Transcribed text from the pages:

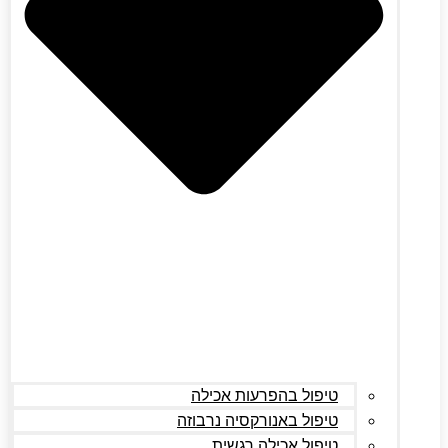
טיפול בהפרעות אכילה
טיפול באנורקסיה נרבוזה
טיפול אכילה רגשית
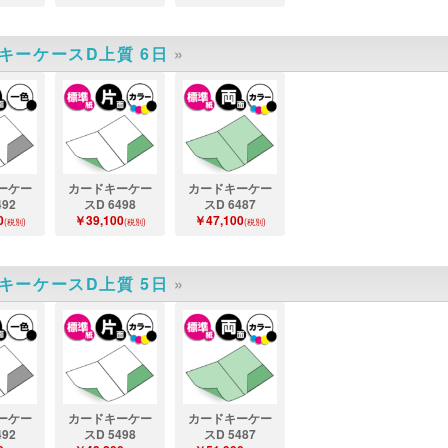
キーケースD上質 6日
»
ーケー
カードキーケー
カードキーケー
492
スD 6498
スD 6487
0
￥39,100
￥47,100
(税別)
(税別)
(税別)
キーケースD上質 5日
»
ーケー
カードキーケー
カードキーケー
492
スD 5498
スD 5487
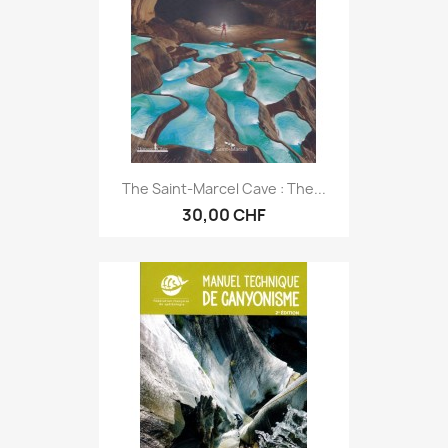
The Saint-Marcel Cave : The...
30,00 CHF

# [Exercise directions]
Quote every line of text from the data above verbatim, omitting the pictures.

# [Task solution]
טיפול בהפרעות אכילה
טיפול באנורקסיה נרבוזה
טיפול אכילה רגשית
キーケースD上質 6日
»
ーケー
カードキーケー
カードキーケー
492
スD 6498
スD 6487
0
￥39,100
￥47,100
(税別)
(税別)
(税別)
キーケースD上質 5日
»
ーケー
カードキーケー
カードキーケー
492
スD 5498
スD 5487
The Saint-Marcel Cave : The...
30,00 CHF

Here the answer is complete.